Tonight I will read to my children before they go to bed. Although the “bedtime story” was only invented as a common practice at the end of the 19th century, there has always been a durable physiological connection between sleep and reading. Unlike the nursemaid’s oral tales that were meant to frighten children into staying in their beds, the slightly monotonous rhythm of parents’ reading aloud is imagined to be a more effective way of accessing the unconsciousness of sleep.



Once the circus of getting ready for bed is over (why pajamas are so hard to put on is a mystery), we search out a clear plot of carpet and choose a book to read. Maybe it will be something from the Frog and Toad series or Tinker and Tanker or, the house favorite, George and Martha.



As I begin to read, the kids begin to lean into me. Our bodies assume positions of rest, the book our shared column of support. No matter what advertisers say, this could never be true of the acrobatic screen. As we gradually sink into the floor, and each other, our minds are freed to follow their own pathways, unlike the prescribed pathways of the Web. We read and we drift. “The words of my book nothing,” writes Walt Whitman, “the drift of it everything.”



New research continues to emphasize the importance of mind wandering for learning. It turns out that not paying attention is one of the best ways of discovering new ideas. Reading books, whether silently or aloud, remains one of the most efficient means of enabling such errant thinking. As our bodies rest, our minds begin to work in a different way. New connections, new pathways, and sharp turns are being made as we meander our way through the book, but also away from it. There is no way to tell if anyone is actually paying attention anymore as I read, including myself.
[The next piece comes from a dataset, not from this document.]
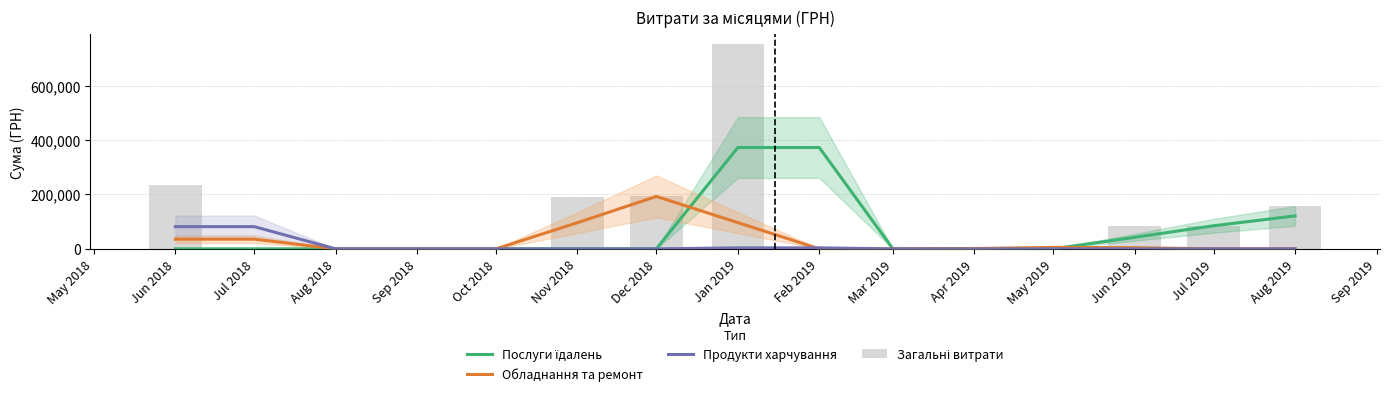

Which series changed the most between Jan 2019 and Mar 2019?

Загальні витрати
This seems to be one of the great benefits of reading aloud, that you can think of something else while you do it. We may be holding the book together, but our minds are no doubt far apart by now. The fairy tale is the first story of childhood because it tells of such leaving behind (parents and home), of entering the dreamscape of the woods—and the mind. It tells of the crooked path of change. How can one know where reading books ends and dreaming in books begins?



Perhaps the patron saint of reading should be Dr. Faustus. Faust, which means fist in German, was one of the most important folk heroes of the early modern world, which saw the invention of printing. Faust was a product of all those books that were increasingly available to readers. Unlike Don Quixote, a rough contemporary who steadily devoured works of fiction, Faust tried to know too much about the world. Faust was Quixote’s serious side. He tried to surpass what could be known in a book, whether it was the Bible or the alchemical handbook, famously fleeing his book-lined study at the opening of the tragedy. Faust, the fist, in other words, is our modern day demon, not Mephistopheles, his devilish double. Faust reminds us of the way books are totems against ceaseless activity, tools for securing the somatic calm that is the beginning of all careful but also visionary thought. If we believe in the value of rest, and the kind of conversional thinking that it makes possible, then we will want to preserve books and their spaces of readerly rest.



But Faust also reminds us not to hold on too tightly. He shows us the risks of grasping. He reminds me that the meaning of reading lies in the oscillatory rhythms of the opening and closing hand.